* **QUÉ HACER**
#1 Responda con frases completas estas preguntas sobre el texto acerca del pecado personal:
(a) ¿A quiénes pone en guardia el profeta Ezequiel?
(b) ¿Cómo veían el destierro esas personas?
(c) Según la cita de Juan Pablo II, ¿por qué el pecado es siempre un acto de la persona?
#2 Prolongue el texto sobre el pecado personal a partir de su última frase.

* **PASAJE SELECCIONADO**
──────
Francisco Fernández-Carvajal 22 de febrero de 2024
@hablarcondios
— El
pecado es personal. Sinceridad para reconocer nuestros errores y flaquezas.
Necesidad de la penitencia.
— El
pecado personal tiene efectos en los demás. Reparar por los pecados del mundo.
Penitencia y Comunión de los Santos.
—
Penitencia en la vida ordinaria, en el servicio a las personas que nos rodean.
I. La
eficacia de la auténtica penitencia, que es la conversión del corazón a Dios,
puede perderse si se cae en la tentación, frecuente antes y ahora, de soslayar
que el pecado es personal. En la Primera lectura de la Misa, el profeta
Ezequiel pone en guardia a los judíos de su época para que no olviden la gran
lección del destierro, pues lo veían como algo inevitable y fraguado de antiguo
por los pecados de otros. El Profeta declara que el castigo es consecuencia de
los pecados actuales de cada individuo. El Espíritu Santo nos habla, a través
de sus palabras, de la responsabilidad individual y, por tanto, de la
penitencia y de la salvación personal. Así dice el Señor: El que peca,
ese morirá; el hijo no cargará con la culpa del padre, el padre no cargará con
la culpa del hijo; sobre el justo recaerá su justicia, sobre el malvado recaerá
su maldad1.
Dios quiere que el pecador se convierta y viva2, pero este ha de cooperar con su arrepentimiento y sus obras de penitencia. «El pecado –dice Juan Pablo II–, en sentido verdadero y propio, es siempre un acto de la persona, porque es un acto libre de la persona individual, y no precisamente de un grupo o una comunidad»3. Descargar al hombre de esta responsabilidad «supondría eliminar la dignidad y la libertad de las personas, que se revelan –aunque sea de modo tan negativo y tan desastroso– también en esta responsabilidad por el pecado cometido. Y así, en cada hombre no existe nada tan personal e intransferible como el mérito de la virtud o la responsabilidad de la culpa»4.
──────
* **SECCIÓN DE DATOS**
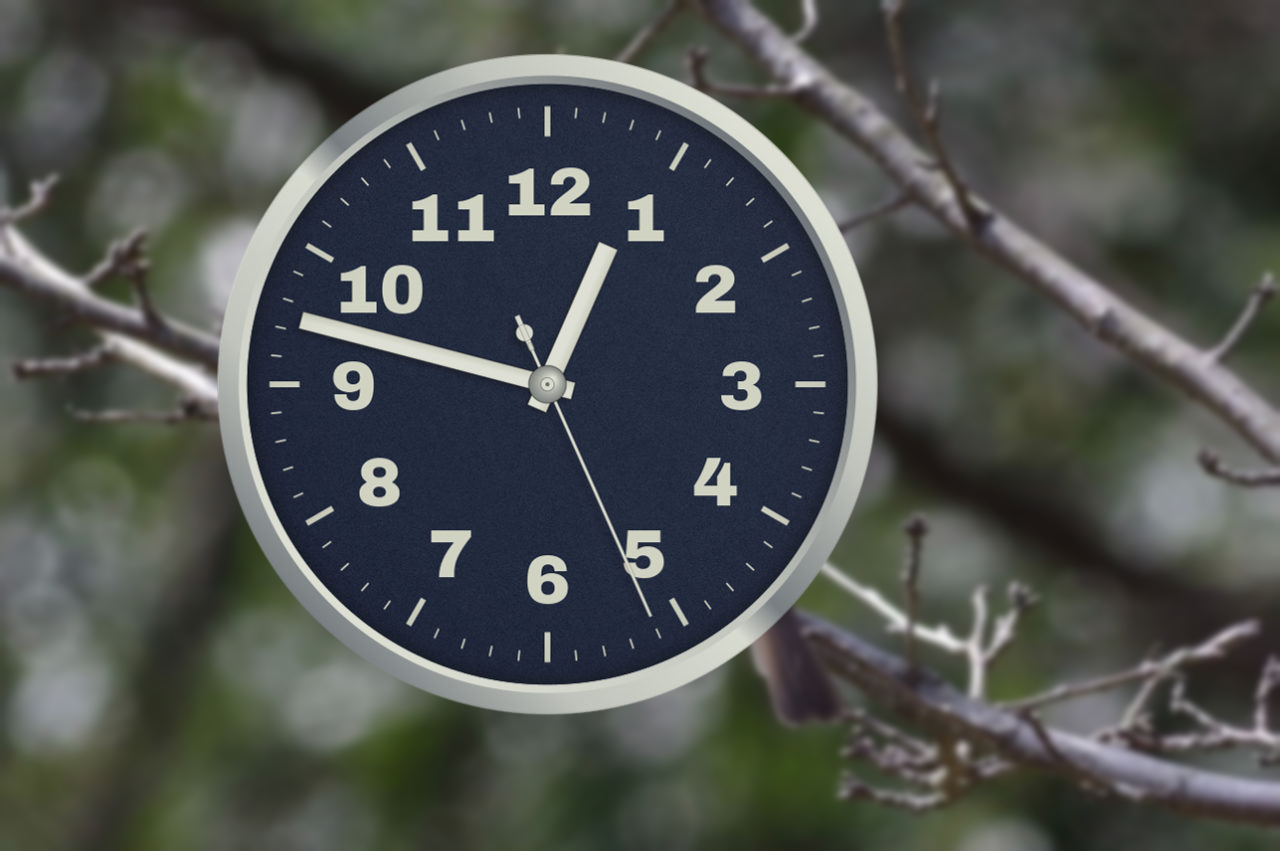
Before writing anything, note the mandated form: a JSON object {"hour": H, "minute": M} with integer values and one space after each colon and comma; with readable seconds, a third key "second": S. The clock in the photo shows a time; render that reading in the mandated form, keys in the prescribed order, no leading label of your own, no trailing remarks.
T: {"hour": 12, "minute": 47, "second": 26}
──────
* **RESULTADOS OBTENIDOS**
#1
(a) El profeta Ezequiel pone en guardia a los judíos de su época.
(b) Lo veían como algo inevitable y fraguado de antiguo por los pecados de otros.
(c) Lo es porque es un acto libre de la persona individual, y no precisamente de un grupo o una comunidad.

#2
Por
eso, es una gracia del Señor no dejar de arrepentirnos de nuestros pecados
pasados ni enmascarar los presentes, aunque sean solo imperfecciones, faltas de
amor... Que podamos decir nosotros también: porque yo conozco mi
iniquidad, y mi pecado está siempre delante de mí5.
Es cierto que confesamos un día nuestras culpas y el Señor nos dijo: Anda,
vete y no peques más6.
Pero los pecados dejan una huella en el alma. «Perdonada la culpa, permanecen
las reliquias del pecado, disposiciones causadas por los actos precedentes;
quedan, sin embargo, debilitadas y disminuidas de manera que no dominan al
hombre, y están más en forma de disposición que de hábito»7.
Además existen pecados y faltas no advertidas por falta de espíritu de examen,
por falta de delicadeza de conciencia... Son como malas raíces que han quedado
en el alma y que es necesario arrancar mediante la penitencia para impedir que
generen frutos amargos.
Son
muchos los motivos para hacer penitencia en este tiempo de Cuaresma, y debemos
concretarla en cosas pequeñas: mortificación en las comidas –como la
abstinencia que manda la Iglesia–, vivir la puntualidad, guardar la
imaginación... Y también, con el consejo del director espiritual, del confesor,
otras mortificaciones de más relieve, que nos ayuden a purificar nuestra alma y
a desagraviar por los pecados propios y ajenos.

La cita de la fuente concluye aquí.